Question 12.55: KNOWN: Thermocouple is irradiated by a blackbody furnace at ......

ANALYSIS: (a) The irradiation on the detector due to emission from the furnace which passes through the filter is defined as

G _{ d }= q _{ f \rightarrow d } / A _{ d }=50  W / m ^2                  (1)

where the power leaving the furnace and intercepted at the detector is

q _{ f \rightarrow d }=\left[ I _{ f } \cdot A _{ f } \cos \theta_{ f } \cdot \omega_{ d – f }\right] \tau_{\text{filter}}=\left[\frac{\sigma T ^4}{\pi} \cdot A _{ f } \cos \theta_{ f } \cdot \frac{ A _{ d }}{ L ^2}\right] \tau_{\text{filter}}.                       (2)

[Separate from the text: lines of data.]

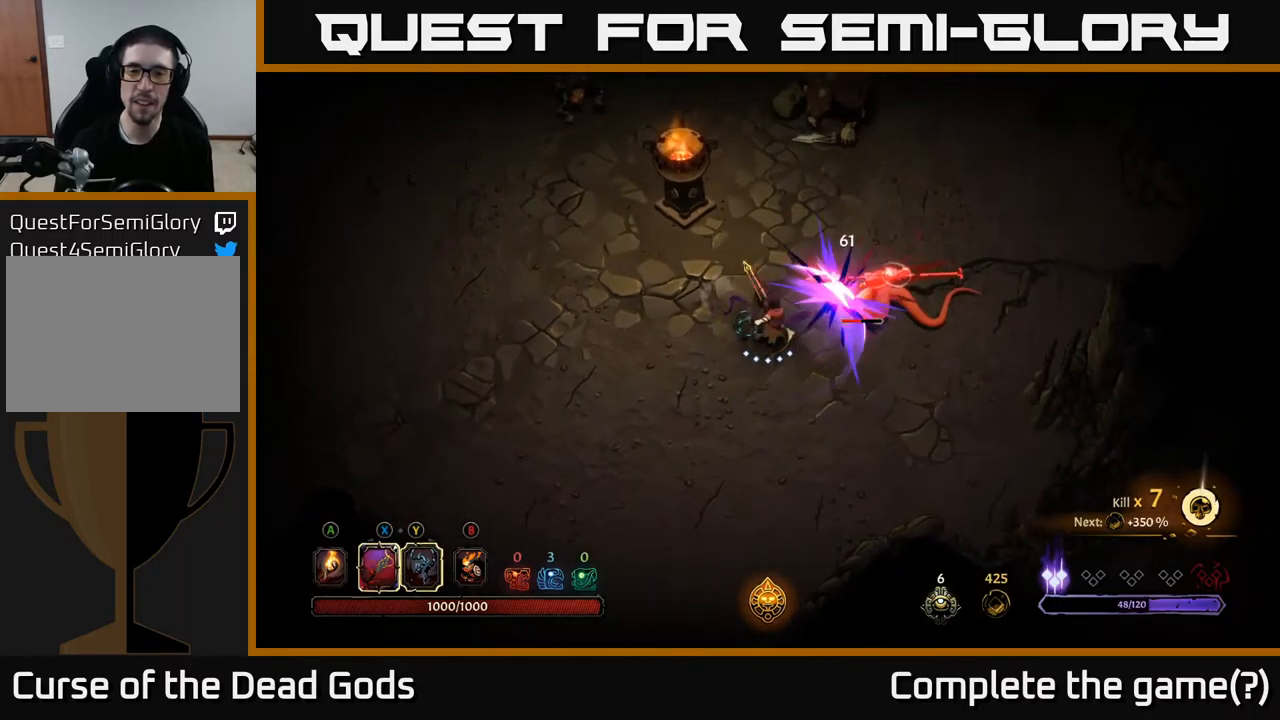
{"buttons": [], "left_stick": "up-right", "right_stick": "center", "events": [[300, "X", "down"], [400, "X", "up"], [450, "left_stick", "up-right"]]}
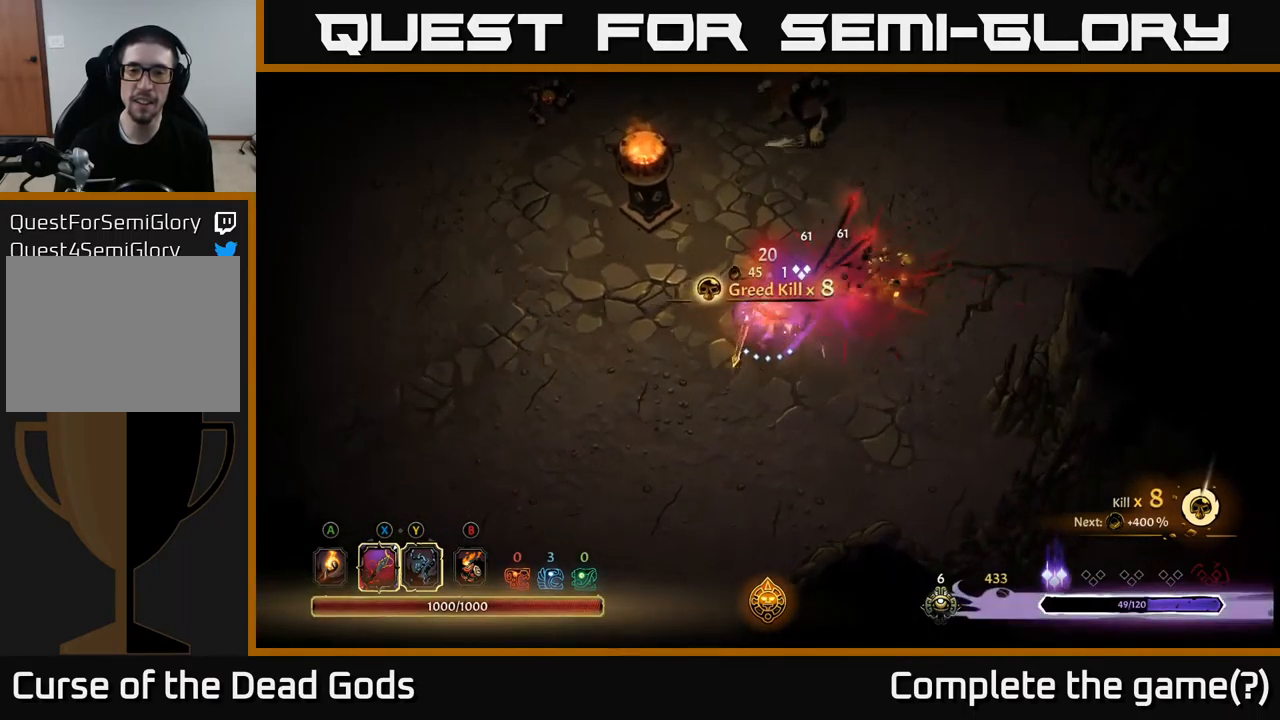
{"buttons": [], "left_stick": "up", "right_stick": "center", "events": [[200, "left_stick", "up"]]}
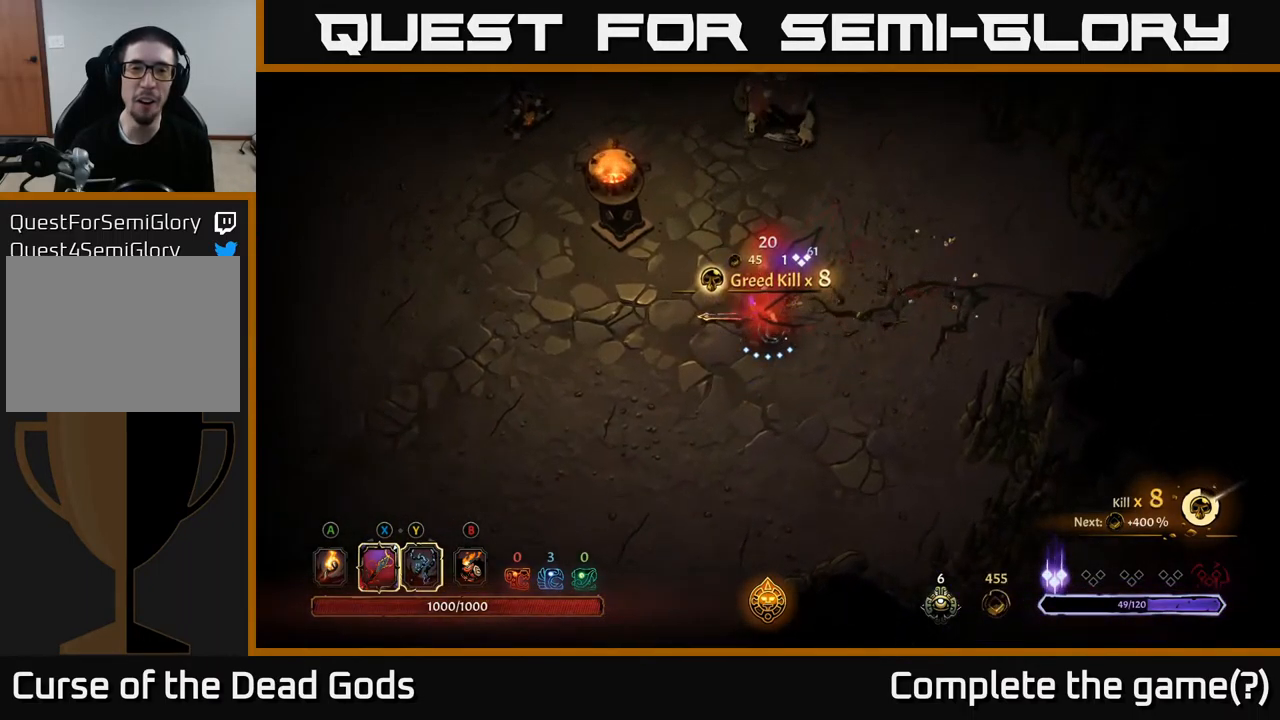
{"buttons": ["Y"], "left_stick": "up", "right_stick": "center", "events": [[150, "left_stick", "up-right"], [350, "Y", "down"], [350, "left_stick", "up"]]}
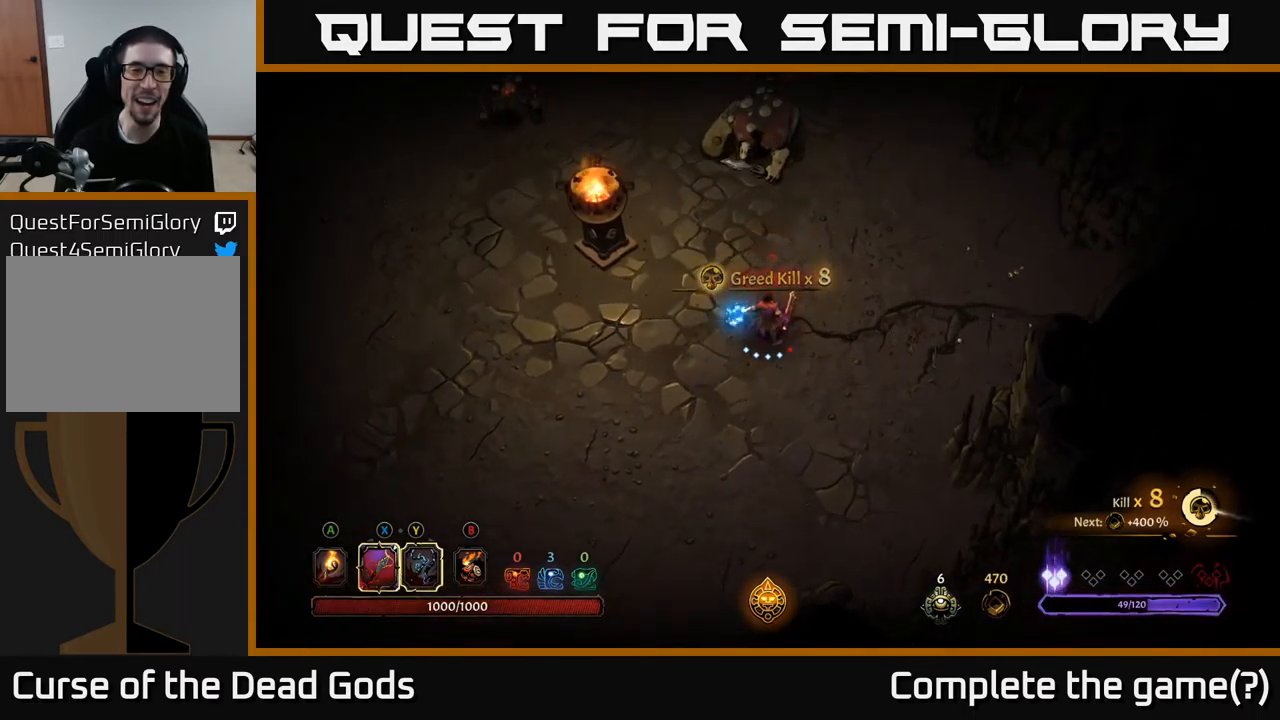
{"buttons": [], "left_stick": "up", "right_stick": "center", "events": [[217, "Y", "up"]]}
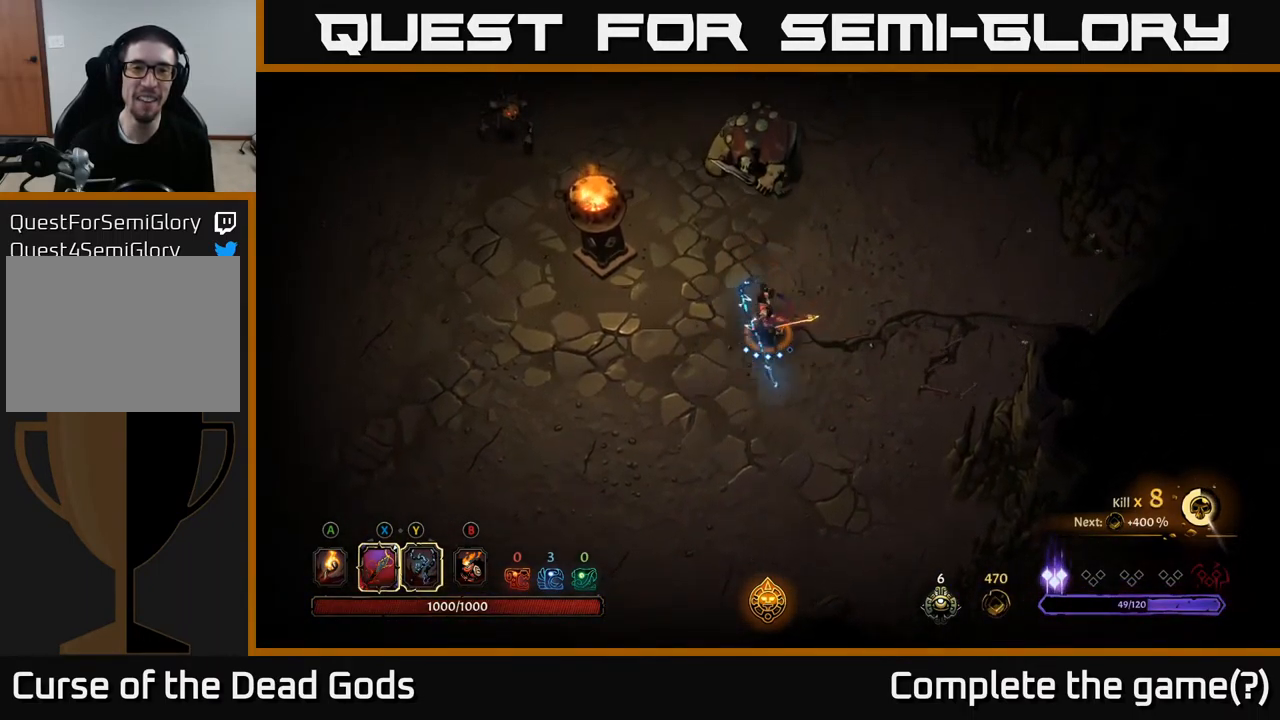
{"buttons": ["X"], "left_stick": "up", "right_stick": "center", "events": [[450, "X", "down"]]}
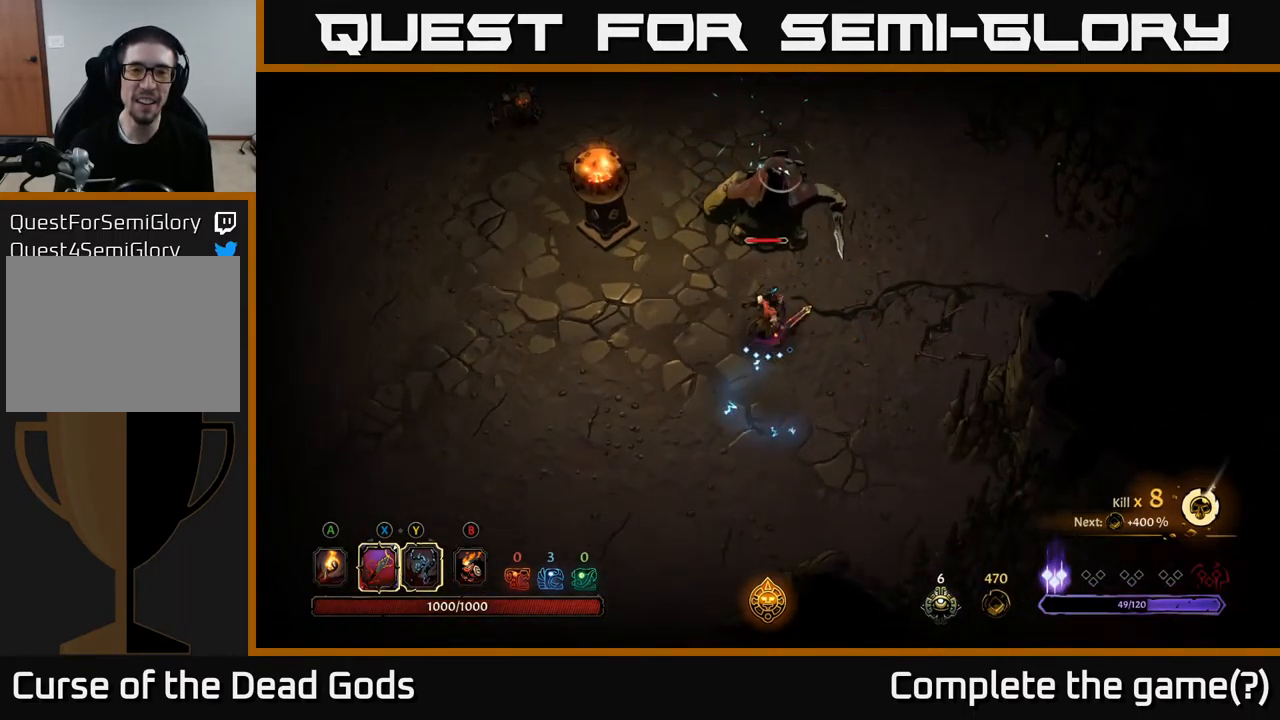
{"buttons": [], "left_stick": "up", "right_stick": "center", "events": [[83, "X", "up"], [350, "X", "down"], [467, "X", "up"]]}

The transmittance of the filter is

\tau_{\text {filter }}=\tau_{\lambda 1} F _{0-\lambda T }+\tau_{\lambda 2}\left(1- F _{0-\lambda T }\right)=0 \times 0.4036+0.8(1-0.4036)=0.477               (3)

where F _{0-\lambda T }=0.4036 with λT = 2.4 × 1500 = 3600 µm·K from Table 12.1. Combining Eqs. (1) and (2) and substituting numerical values,

G _{ d }=(1 / \pi) 5.67 \times 10^{-8}  W / m ^2 \cdot K ^4 \times(1500  K )^4\left(25 \times 10^{-6}  m ^2 \times 1\right)\left( A _{ d } / L ^2\right) \times 0.477 / A _{ d }=50  W / m ^2
find

L = 147 mm.

(b) Using the foregoing equations in the IHT workspace along with the IHT Radiation Tool, Band Emission Factor, G was computed and plotted as a function of L for selected blackbody temperatures.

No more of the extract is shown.